I don’t for a second fault Andrew for not having a perspective beyond his peer group. But I do fault both the tech elite and journalists for not thinking critically through what he posted and presuming that a single person’s experience can speak on behalf of an entire generation. There’s a reason why researchers and organizations like Pew Research are doing the work that they do — they do so to make sure that we don’t forget about the populations that aren’t already in our networks. The fact that professionals prefer anecdotes from people like us over concerted efforts to understand a demographic as a whole is shameful. More importantly, it’s downright dangerous. It shapes what the tech industry builds and invests in, what gets promoted by journalists, and what gets legitimized by institutions of power.

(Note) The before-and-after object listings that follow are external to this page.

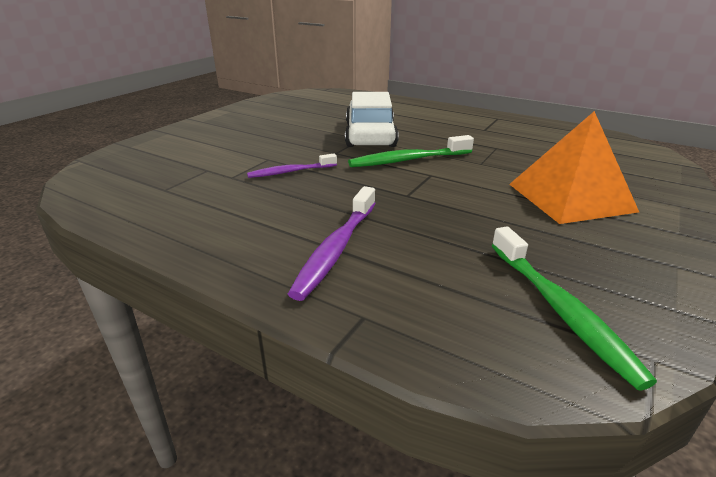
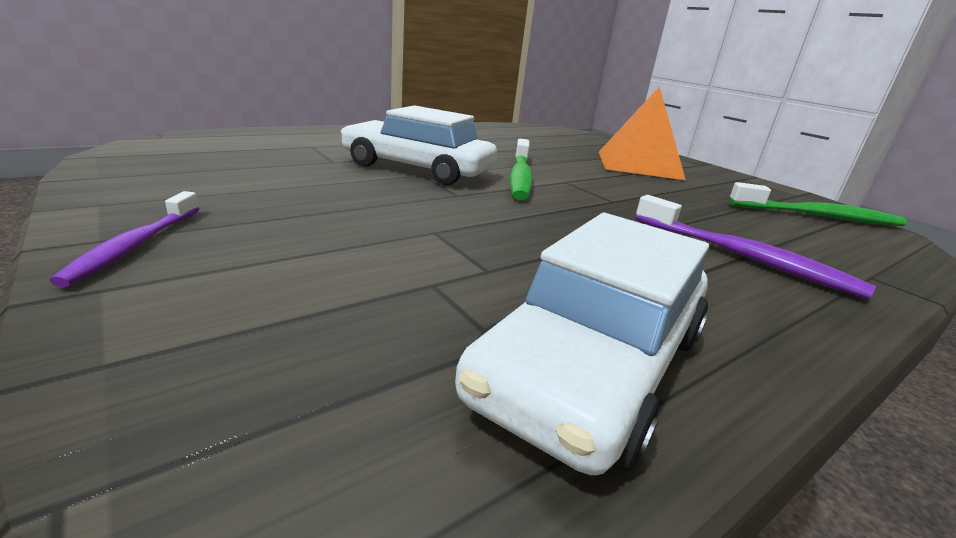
camera: 70 degrees left, 5 degrees down
(155, 207) = (592, 364): none -> white car
(290, 172) = (505, 230): purple toothbrush -> purple toothbrush (135, 245)

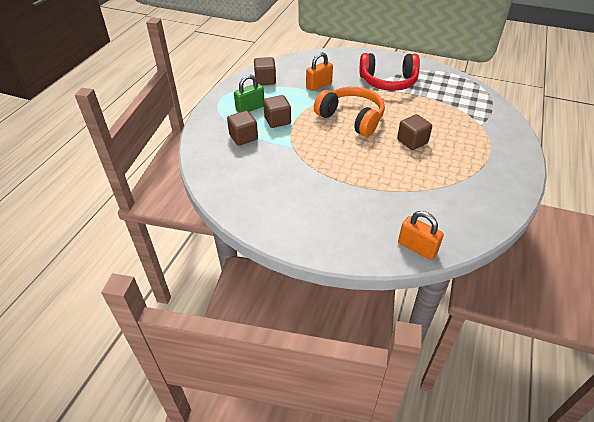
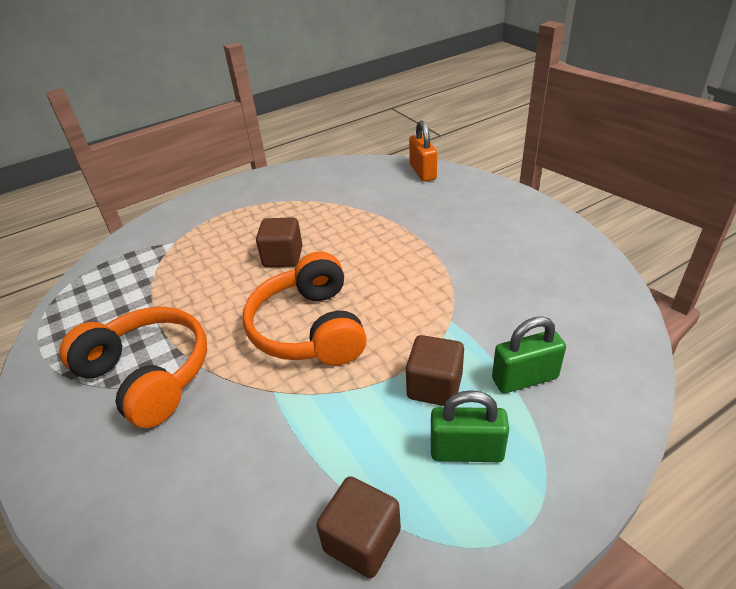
camera: 140 degrees left, 5 degrees down
(243, 137) = (524, 378): brown cube -> green padlock
(319, 85) = (269, 440): orange padlock -> none
(388, 82) = (148, 375): red headphones -> orange headphones

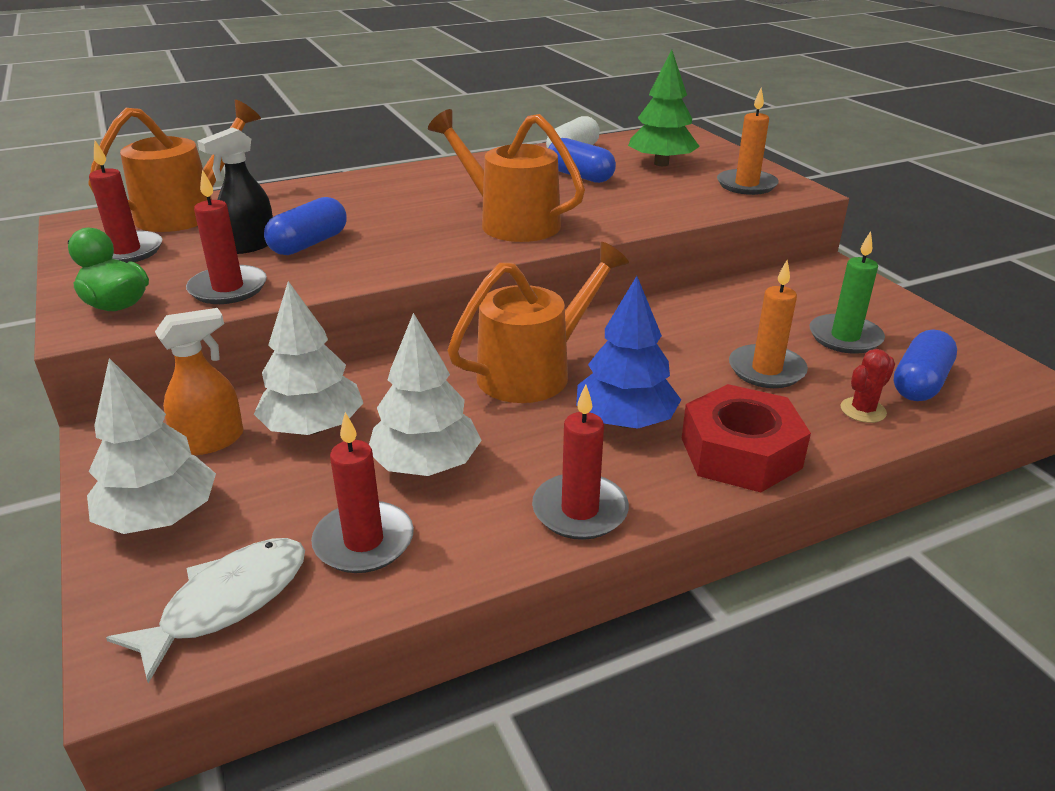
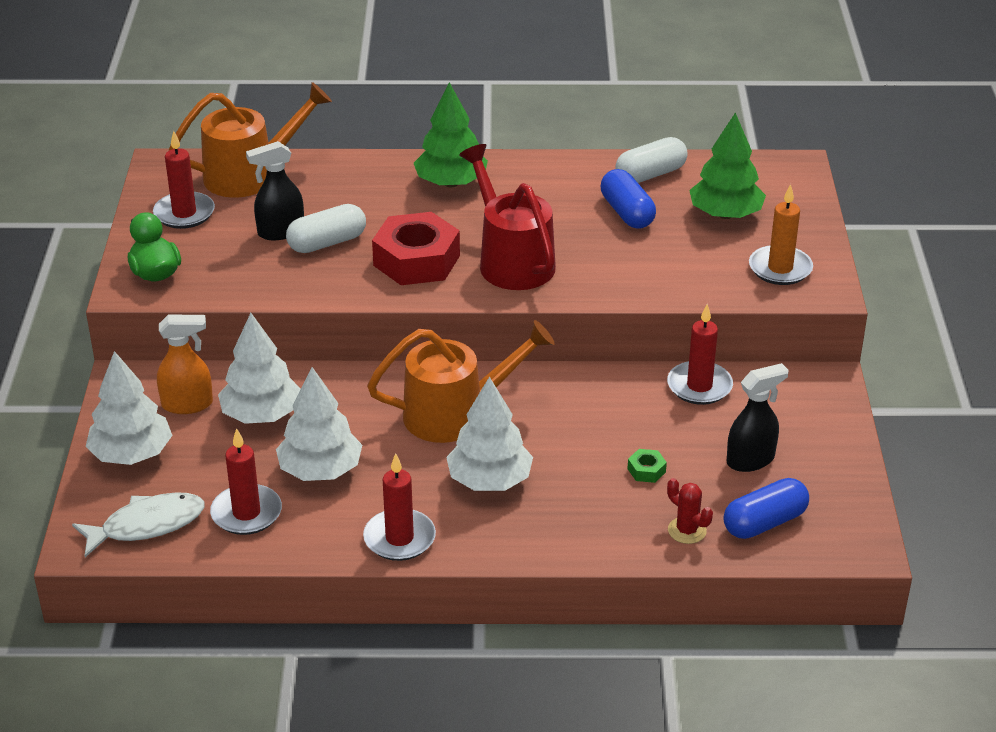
camera: 25 degrees right, 5 degrees up
(228, 288) = (240, 278): red candle -> red candle (699, 386)
(309, 244) = (327, 243): blue capsule -> white capsule
(401, 185) = (451, 183): none -> green tree
(509, 222) = (511, 260): orange watering can -> red watering can
(625, 421) = (489, 480): blue tree -> white tree
(740, 453) = (552, 533): red nut -> red nut (416, 260)
(766, 370) = (646, 470): orange candle -> green nut
(845, 337) = (751, 460): green candle -> black spray bottle
(863, 410) = (687, 530): red cactus -> red cactus turned 60 degrees clockwise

This is precisely why and how the tech industry is complicit in the increasing structural inequality that is plaguing our society.

Our church is doing a series on social justice at the moment, leading up to MLK day. Yesterday the amazing Michelle Jones read a section of Maya Angelou’s eulogy to Coretta Scott King, and those words seem to fit well with danah’s piece and the conversations we’ve been having in the US recently:

Many times on those late evenings she would say to me, “Sister, it shouldn’t be an ‘either-or’, should it? Peace and justice should belong to all people, everywhere, all the time. Isn’t that right?” And I said then and I say now, “Coretta Scott King, you’re absolutely right. I do believe that peace and justice should belong to every person, everywhere, all the time.”

And those of us who gather here, principalities, presidents, senators, those of us who run great companies, who know something about being parents, who know something about being preachers and teachers — those of us, we owe something from this minute on; so that this gathering is not just another footnote on the pages of history. We owe something.

I pledge to you, my sister, I will never cease.

I mean to say I want to see a better world.

I mean to say I want to see some peace somewhere.

I mean to say I want to see some honesty, some fair play.

I want to see kindness and justice. This is what I want to see and I want to see it through my eyes and through your eyes, Coretta Scott King.

If we’re going to see justice, honesty, and fair play, we’re going to have to step out of what we know and what we’re comfortable with, and speak up (and do up) to do our parts to bring others along with us. And that means, at the very least, to change our perceptions of the tech world and the people who use the things we make. I’ve written before about the digital usability divide (what danah calls “increasing structural inequality”), and I only see it getting worse unless we — who make the web — get a better understanding of all demographics.